## Problem statement
Your answer must be a word-for-word copy of the data.

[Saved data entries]
■ ■ ■

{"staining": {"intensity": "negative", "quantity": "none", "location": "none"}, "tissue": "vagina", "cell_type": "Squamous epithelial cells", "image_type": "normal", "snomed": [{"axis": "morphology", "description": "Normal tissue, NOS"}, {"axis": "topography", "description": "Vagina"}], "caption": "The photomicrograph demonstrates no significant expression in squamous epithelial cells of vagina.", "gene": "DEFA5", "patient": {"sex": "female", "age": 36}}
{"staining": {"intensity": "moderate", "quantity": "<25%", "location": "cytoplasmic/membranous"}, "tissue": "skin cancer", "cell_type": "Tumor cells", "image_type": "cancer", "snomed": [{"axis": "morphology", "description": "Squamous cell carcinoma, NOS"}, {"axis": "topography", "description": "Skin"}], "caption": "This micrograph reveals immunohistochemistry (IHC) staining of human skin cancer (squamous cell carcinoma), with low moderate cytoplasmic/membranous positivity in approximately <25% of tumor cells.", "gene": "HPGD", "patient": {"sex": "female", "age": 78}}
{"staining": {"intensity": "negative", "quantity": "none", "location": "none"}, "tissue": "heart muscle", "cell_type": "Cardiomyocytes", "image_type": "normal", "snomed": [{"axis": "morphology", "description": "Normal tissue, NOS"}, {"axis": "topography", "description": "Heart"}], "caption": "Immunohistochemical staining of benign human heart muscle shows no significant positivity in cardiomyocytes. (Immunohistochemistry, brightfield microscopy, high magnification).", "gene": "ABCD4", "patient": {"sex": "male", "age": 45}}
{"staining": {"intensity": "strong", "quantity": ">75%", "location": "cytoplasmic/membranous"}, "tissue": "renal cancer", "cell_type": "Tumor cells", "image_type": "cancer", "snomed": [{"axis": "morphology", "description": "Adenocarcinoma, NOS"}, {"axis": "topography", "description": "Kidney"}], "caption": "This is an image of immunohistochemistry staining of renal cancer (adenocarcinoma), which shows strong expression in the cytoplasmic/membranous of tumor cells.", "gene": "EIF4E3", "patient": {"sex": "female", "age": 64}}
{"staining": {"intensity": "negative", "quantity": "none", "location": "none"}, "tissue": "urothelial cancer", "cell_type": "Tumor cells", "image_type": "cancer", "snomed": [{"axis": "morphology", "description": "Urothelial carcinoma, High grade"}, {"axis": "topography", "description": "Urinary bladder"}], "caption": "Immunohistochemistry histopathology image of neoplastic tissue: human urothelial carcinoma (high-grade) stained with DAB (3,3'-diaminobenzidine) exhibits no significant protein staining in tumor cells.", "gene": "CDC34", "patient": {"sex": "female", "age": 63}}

■ ■ ■

## Response to the task
{"staining": {"intensity": "negative", "quantity": "none", "location": "none"}, "tissue": "vagina", "cell_type": "Squamous epithelial cells", "image_type": "normal", "snomed": [{"axis": "morphology", "description": "Normal tissue, NOS"}, {"axis": "topography", "description": "Vagina"}], "caption": "The photomicrograph demonstrates no significant expression in squamous epithelial cells of vagina.", "gene": "DEFA5", "patient": {"sex": "female", "age": 36}}
{"staining": {"intensity": "moderate", "quantity": "<25%", "location": "cytoplasmic/membranous"}, "tissue": "skin cancer", "cell_type": "Tumor cells", "image_type": "cancer", "snomed": [{"axis": "morphology", "description": "Squamous cell carcinoma, NOS"}, {"axis": "topography", "description": "Skin"}], "caption": "This micrograph reveals immunohistochemistry (IHC) staining of human skin cancer (squamous cell carcinoma), with low moderate cytoplasmic/membranous positivity in approximately <25% of tumor cells.", "gene": "HPGD", "patient": {"sex": "female", "age": 78}}
{"staining": {"intensity": "negative", "quantity": "none", "location": "none"}, "tissue": "heart muscle", "cell_type": "Cardiomyocytes", "image_type": "normal", "snomed": [{"axis": "morphology", "description": "Normal tissue, NOS"}, {"axis": "topography", "description": "Heart"}], "caption": "Immunohistochemical staining of benign human heart muscle shows no significant positivity in cardiomyocytes. (Immunohistochemistry, brightfield microscopy, high magnification).", "gene": "ABCD4", "patient": {"sex": "male", "age": 45}}
{"staining": {"intensity": "strong", "quantity": ">75%", "location": "cytoplasmic/membranous"}, "tissue": "renal cancer", "cell_type": "Tumor cells", "image_type": "cancer", "snomed": [{"axis": "morphology", "description": "Adenocarcinoma, NOS"}, {"axis": "topography", "description": "Kidney"}], "caption": "This is an image of immunohistochemistry staining of renal cancer (adenocarcinoma), which shows strong expression in the cytoplasmic/membranous of tumor cells.", "gene": "EIF4E3", "patient": {"sex": "female", "age": 64}}
{"staining": {"intensity": "negative", "quantity": "none", "location": "none"}, "tissue": "urothelial cancer", "cell_type": "Tumor cells", "image_type": "cancer", "snomed": [{"axis": "morphology", "description": "Urothelial carcinoma, High grade"}, {"axis": "topography", "description": "Urinary bladder"}], "caption": "Immunohistochemistry histopathology image of neoplastic tissue: human urothelial carcinoma (high-grade) stained with DAB (3,3'-diaminobenzidine) exhibits no significant protein staining in tumor cells.", "gene": "CDC34", "patient": {"sex": "female", "age": 63}}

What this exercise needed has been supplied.